Subjects will be randomized into a sham auricular acupuncture group, or a treatment
acupuncture group. All subjects who meet the inclusion criteria will be treated with the
Selective serotonin reuptake inhibitor (SSRI) Lexapro 10 mg daily which will be increased to
20 mg daily at week 2. Some subjects will be treated twice weekly during their follow-up
visits with sham auricular acupuncture, some subjects will be treated with micro-currents of
electricity in the auricular acupuncture group. The duration of the trial will be 6 weeks.

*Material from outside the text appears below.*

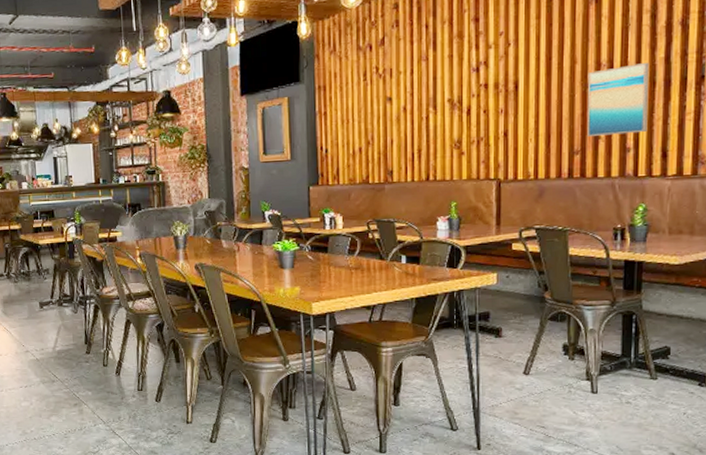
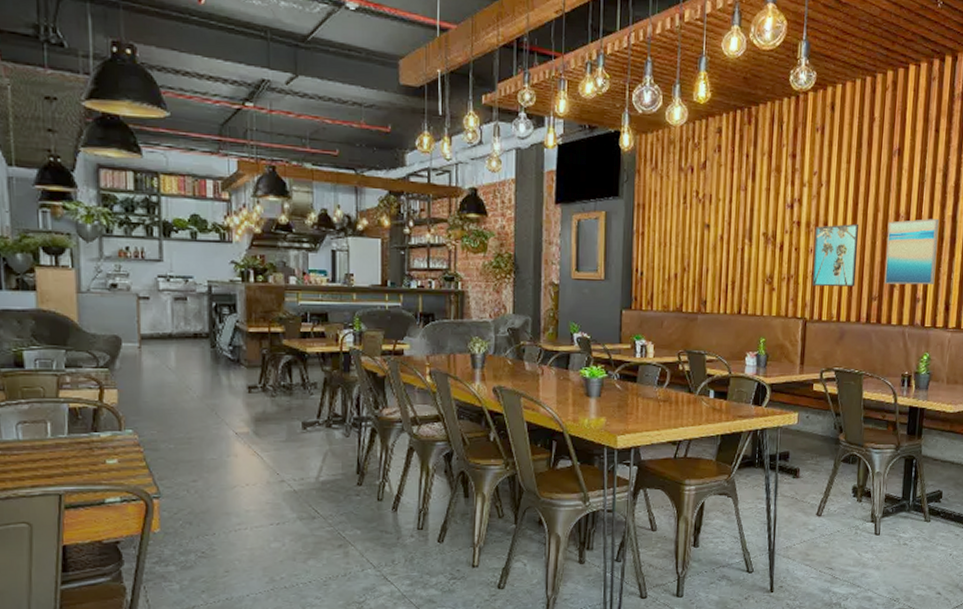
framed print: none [504,78,555,147] -> present [812,223,860,287]

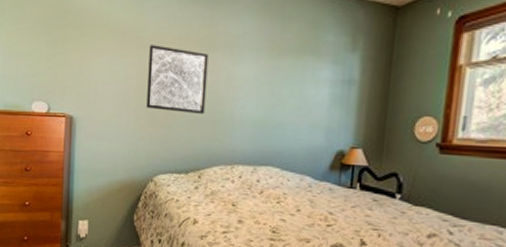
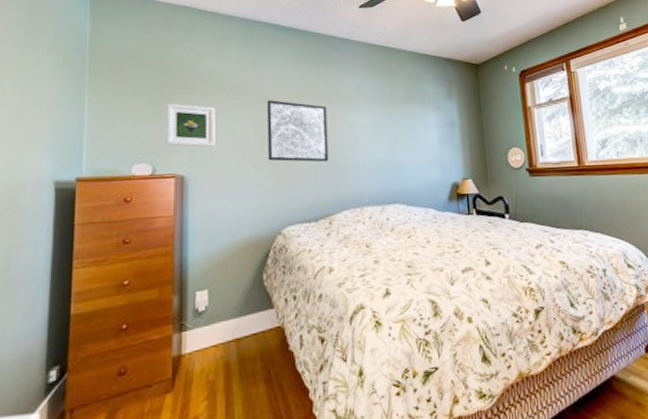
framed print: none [59,44,102,90] -> present [166,103,215,147]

Auricular acupuncture is a form of acupuncture which utilizes the surface of the external
ear to identify points of inflammation in the body. It does this, in this case, by utilizing
the Pointer Excel II probe which can pick up a change in electrical conductivity on the
surface of the ear, which reflects an internal point of inflammation or stress. Once the
point of inflammation is identified, the Pointer Excel II is equipped with a sensor that it
will not only illuminate by way of a small light on the front of the probe will also
identify the point of inflammation by way of an auditory signal. Once the point of
inflammation is identified auricular acupuncture will treat that point with a micro-current
of electricity for several seconds. In the case of treatment, there will be an auditory
alarm followed by a micro -current dose of electricity. Sham acupuncture will be
characterized by the auditory alarm, but no current will be applied to the participants ear.

Inclusion Criteria:

- Meets DSM-V criteria for major depression single episode or recurrent as a primary
diagnosis. Participants must have been symptomatic with depression for 2 months or
more and less than 18 months.

Exclusion Criteria:

- a current diagnosis or history of alcohol or substance abuse or dependence that has
not been in full and sustained remission for 3 months

- any current psychiatric diagnosis which is the primary focus of treatment other than
major depression

- current history of mania or hypomania, schizophrenia, or any psychotic disorder,
obsessive-compulsive disorder, autism spectrum conditions, organic mental disorders
or mental disorders due to a physical condition

- the participant has a history of lack of response to a previous adequate treatment
with 2 antidepressants for major depression at a standard dose for at least a
six-week period of time

- any axis II disorder

- if the participant is female the participant agrees to use adequate contraception
from the signing of the informed consent and throughout the study and for 30 days
afterwards. pregnant or lactating females or those intending to become pregnant
during the study are excluded

- if the participant is unlikely to comply with a clinical study protocol or is
unsuitable for the study as determined by the principal investigator

- if the participant has clinically significant unstable physical illness such as
neurologic disorders, diabetes, immunologic disorders, or any disturbance of a
metabolic nature which may compromise the study

- the participant has a risk of suicide according to the investigators clinical
judgment and according to the screening instruments used in the trial

- the subject has started receiving formal cognitive psychotherapy within 30 days from
screening or plans to initiate such therapy during the study.